Collected data:
'''
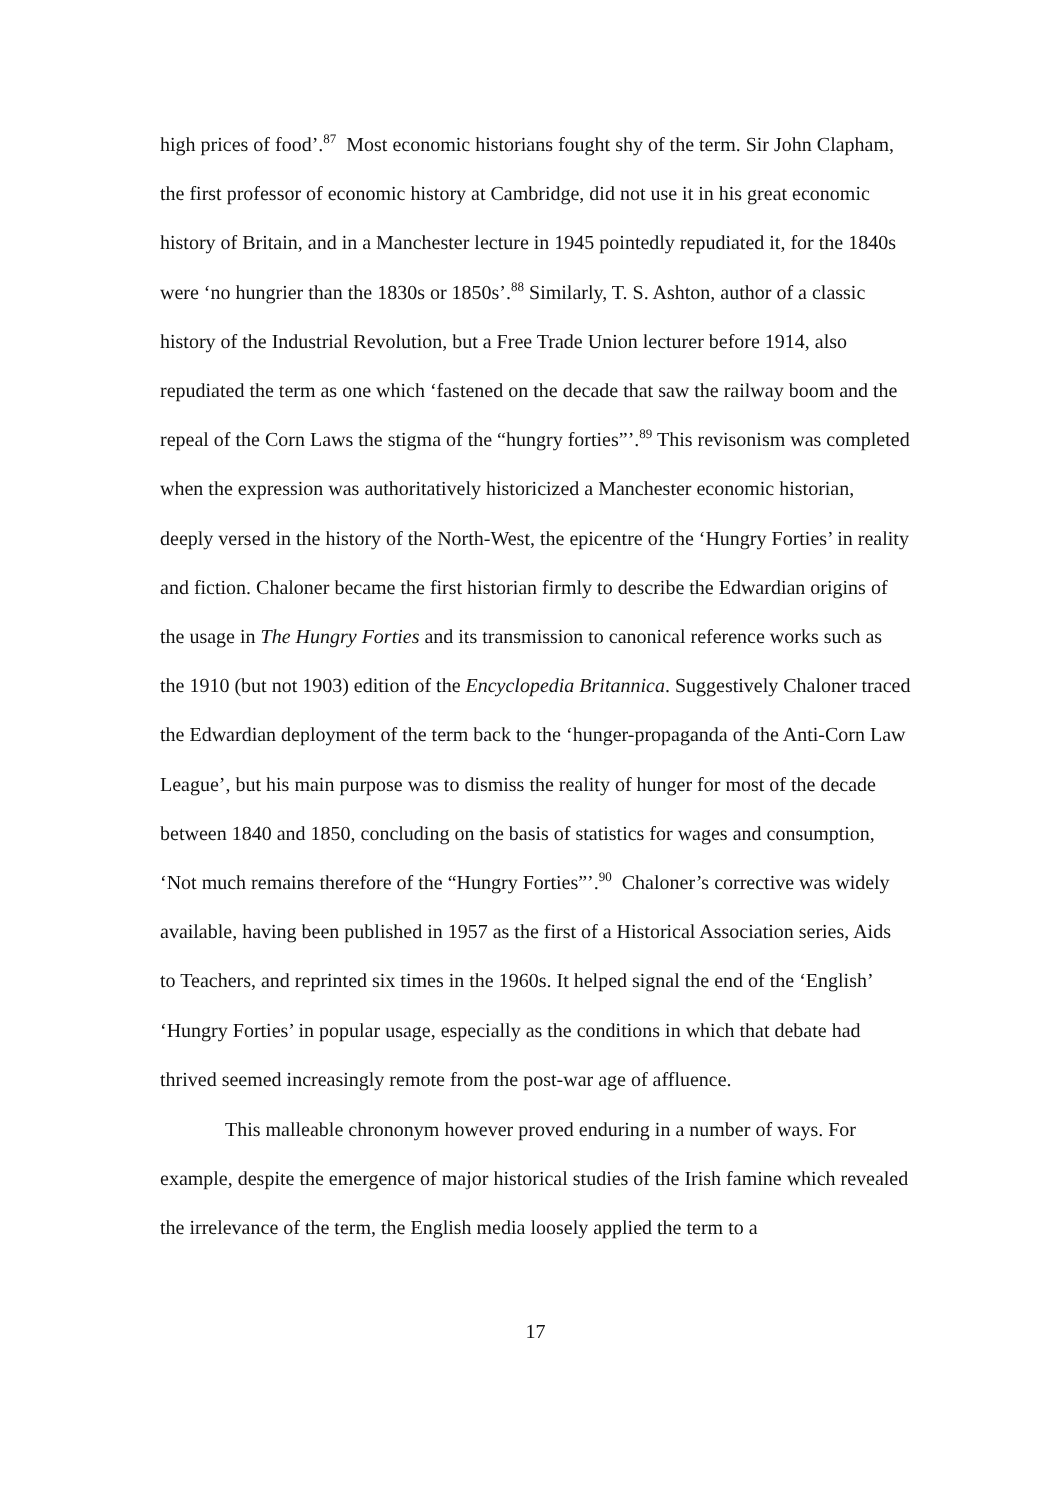high prices of food’.<sup>87</sup> Most economic historians fought shy of the term. Sir John Clapham, the first professor of economic history at Cambridge, did not use it in his great economic history of Britain, and in a Manchester lecture in 1945 pointedly repudiated it, for the 1840s were ‘no hungrier than the 1830s or 1850s’.<sup>88</sup> Similarly, T. S. Ashton, author of a classic history of the Industrial Revolution, but a Free Trade Union lecturer before 1914, also repudiated the term as one which ‘fastened on the decade that saw the railway boom and the repeal of the Corn Laws the stigma of the “hungry forties”’.<sup>89</sup> This revisonism was completed when the expression was authoritatively historicized a Manchester economic historian, deeply versed in the history of the North-West, the epicentre of the ‘Hungry Forties’ in reality and fiction. Chaloner became the first historian firmly to describe the Edwardian origins of the usage in The Hungry Forties and its transmission to canonical reference works such as the 1910 (but not 1903) edition of the Encyclopedia Britannica. Suggestively Chaloner traced the Edwardian deployment of the term back to the ‘hunger-propaganda of the Anti-Corn Law League’, but his main purpose was to dismiss the reality of hunger for most of the decade between 1840 and 1850, concluding on the basis of statistics for wages and consumption, ‘Not much remains therefore of the “Hungry Forties”’.<sup>90</sup> Chaloner’s corrective was widely available, having been published in 1957 as the first of a Historical Association series, Aids to Teachers, and reprinted six times in the 1960s. It helped signal the end of the ‘English’ ‘Hungry Forties’ in popular usage, especially as the conditions in which that debate had thrived seemed increasingly remote from the post-war age of affluence.
This malleable chrononym however proved enduring in a number of ways. For example, despite the emergence of major historical studies of the Irish famine which revealed the irrelevance of the term, the English media loosely applied the term to a
17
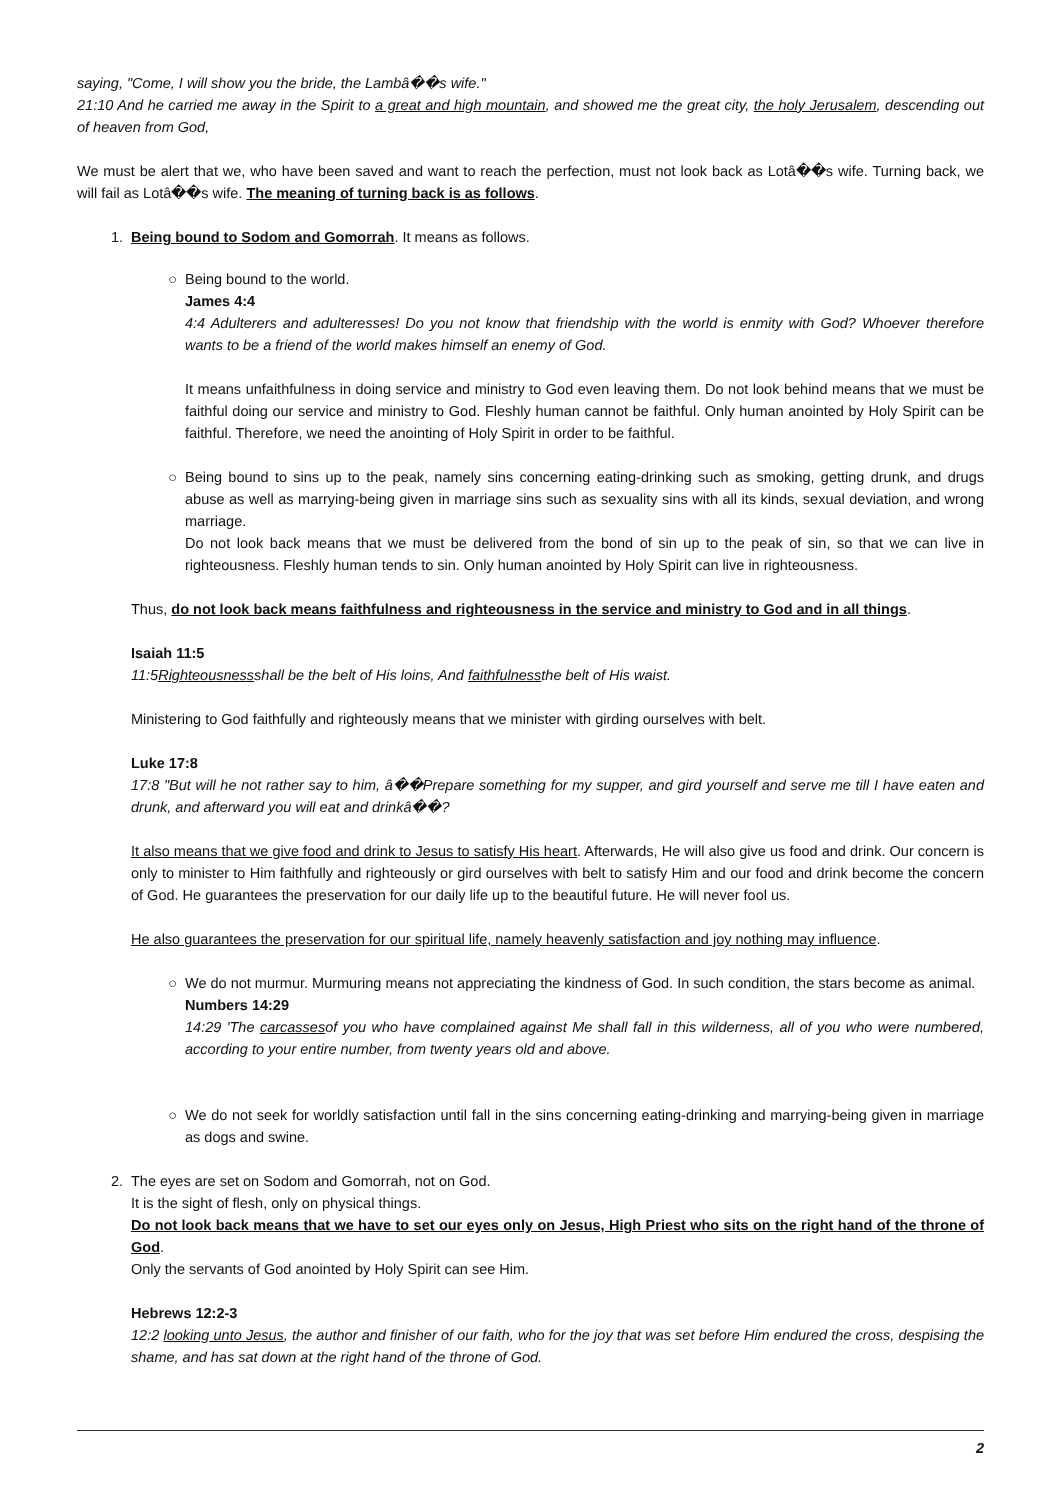saying, "Come, I will show you the bride, the Lambâ��s wife."
21:10 And he carried me away in the Spirit to a great and high mountain, and showed me the great city, the holy Jerusalem, descending out of heaven from God,
We must be alert that we, who have been saved and want to reach the perfection, must not look back as Lotâ��s wife. Turning back, we will fail as Lotâ��s wife. The meaning of turning back is as follows.
1. Being bound to Sodom and Gomorrah. It means as follows.
○ Being bound to the world.
James 4:4
4:4 Adulterers and adulteresses! Do you not know that friendship with the world is enmity with God? Whoever therefore wants to be a friend of the world makes himself an enemy of God.
It means unfaithfulness in doing service and ministry to God even leaving them. Do not look behind means that we must be faithful doing our service and ministry to God. Fleshly human cannot be faithful. Only human anointed by Holy Spirit can be faithful. Therefore, we need the anointing of Holy Spirit in order to be faithful.
○ Being bound to sins up to the peak, namely sins concerning eating-drinking such as smoking, getting drunk, and drugs abuse as well as marrying-being given in marriage sins such as sexuality sins with all its kinds, sexual deviation, and wrong marriage.
Do not look back means that we must be delivered from the bond of sin up to the peak of sin, so that we can live in righteousness. Fleshly human tends to sin. Only human anointed by Holy Spirit can live in righteousness.
Thus, do not look back means faithfulness and righteousness in the service and ministry to God and in all things.
Isaiah 11:5
11:5Righteousnessshall be the belt of His loins, And faithfulnessthe belt of His waist.
Ministering to God faithfully and righteously means that we minister with girding ourselves with belt.
Luke 17:8
17:8 "But will he not rather say to him, â��Prepare something for my supper, and gird yourself and serve me till I have eaten and drunk, and afterward you will eat and drinkâ��?
It also means that we give food and drink to Jesus to satisfy His heart. Afterwards, He will also give us food and drink. Our concern is only to minister to Him faithfully and righteously or gird ourselves with belt to satisfy Him and our food and drink become the concern of God. He guarantees the preservation for our daily life up to the beautiful future. He will never fool us.
He also guarantees the preservation for our spiritual life, namely heavenly satisfaction and joy nothing may influence.
○ We do not murmur. Murmuring means not appreciating the kindness of God. In such condition, the stars become as animal.
Numbers 14:29
14:29 'The carcassesof you who have complained against Me shall fall in this wilderness, all of you who were numbered, according to your entire number, from twenty years old and above.
○ We do not seek for worldly satisfaction until fall in the sins concerning eating-drinking and marrying-being given in marriage as dogs and swine.
2. The eyes are set on Sodom and Gomorrah, not on God.
It is the sight of flesh, only on physical things.
Do not look back means that we have to set our eyes only on Jesus, High Priest who sits on the right hand of the throne of God.
Only the servants of God anointed by Holy Spirit can see Him.
Hebrews 12:2-3
12:2 looking unto Jesus, the author and finisher of our faith, who for the joy that was set before Him endured the cross, despising the shame, and has sat down at the right hand of the throne of God.
2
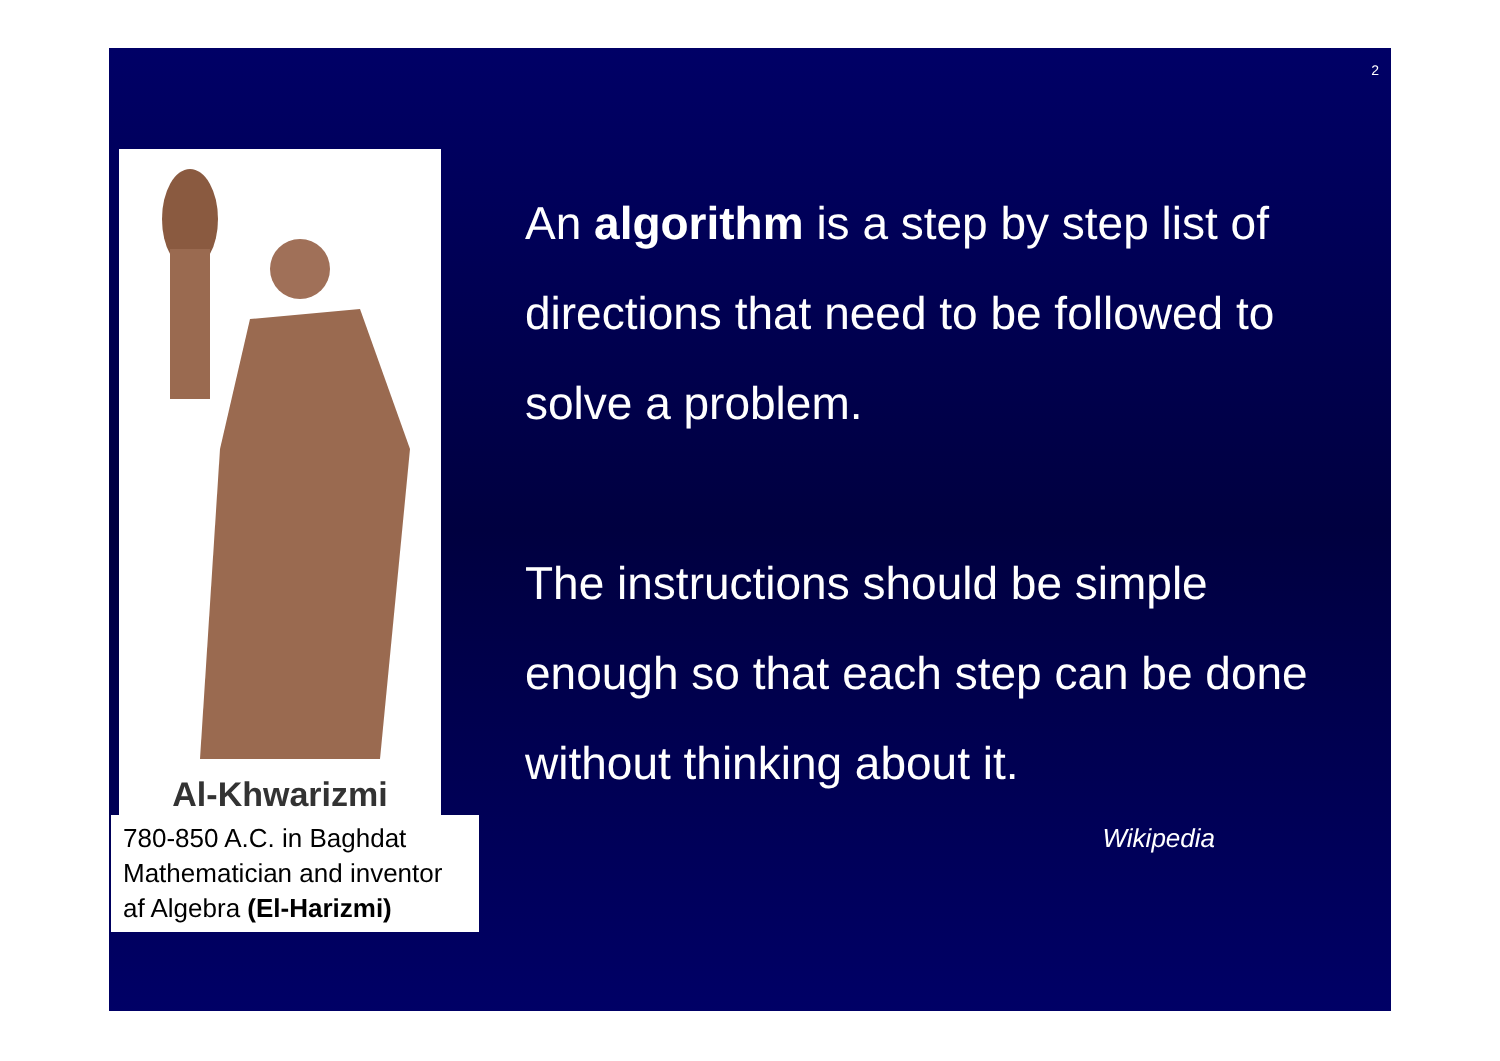2
Al-Khwarizmi
780-850 A.C. in Baghdat Mathematician and inventor af Algebra (El-Harizmi)
An algorithm is a step by step list of directions that need to be followed to solve a problem.
The instructions should be simple enough so that each step can be done without thinking about it.
Wikipedia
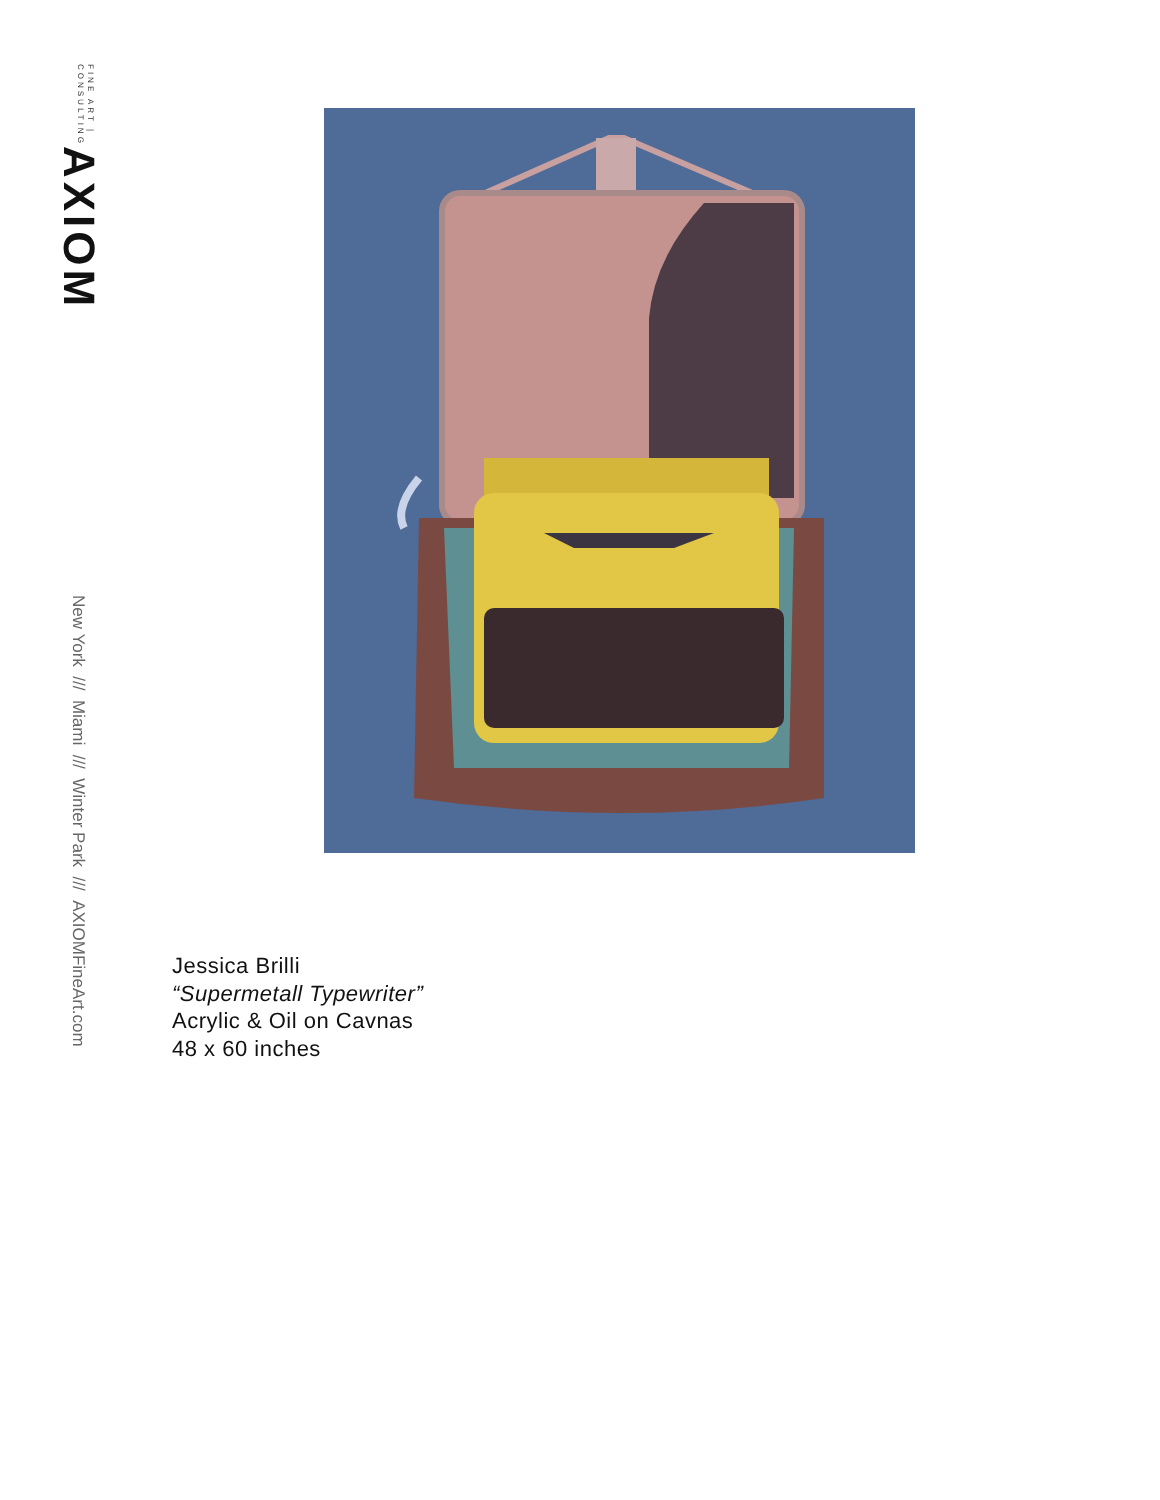AXIOM FINE ART | CONSULTING
New York /// Miami /// Winter Park /// AXIOMFineArt.com
Jessica Brilli
“Supermetall Typewriter”
Acrylic & Oil on Cavnas
48 x 60 inches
'''
• [What is needed]: Write down, word for word, the lines above from the one containing "Isaiah 11:5" through the one containing "14:29 'The carcassesof", both ends included.

• [Response area]:
Isaiah 11:5
11:5Righteousnessshall be the belt of His loins, And faithfulnessthe belt of His waist.
Ministering to God faithfully and righteously means that we minister with girding ourselves with belt.
Luke 17:8
17:8 "But will he not rather say to him, â��Prepare something for my supper, and gird yourself and serve me till I have eaten and drunk, and afterward you will eat and drinkâ��?
It also means that we give food and drink to Jesus to satisfy His heart. Afterwards, He will also give us food and drink. Our concern is only to minister to Him faithfully and righteously or gird ourselves with belt to satisfy Him and our food and drink become the concern of God. He guarantees the preservation for our daily life up to the beautiful future. He will never fool us.
He also guarantees the preservation for our spiritual life, namely heavenly satisfaction and joy nothing may influence.
○ We do not murmur. Murmuring means not appreciating the kindness of God. In such condition, the stars become as animal.
Numbers 14:29
14:29 'The carcassesof you who have complained against Me shall fall in this wilderness, all of you who were numbered, according to your entire number, from twenty years old and above.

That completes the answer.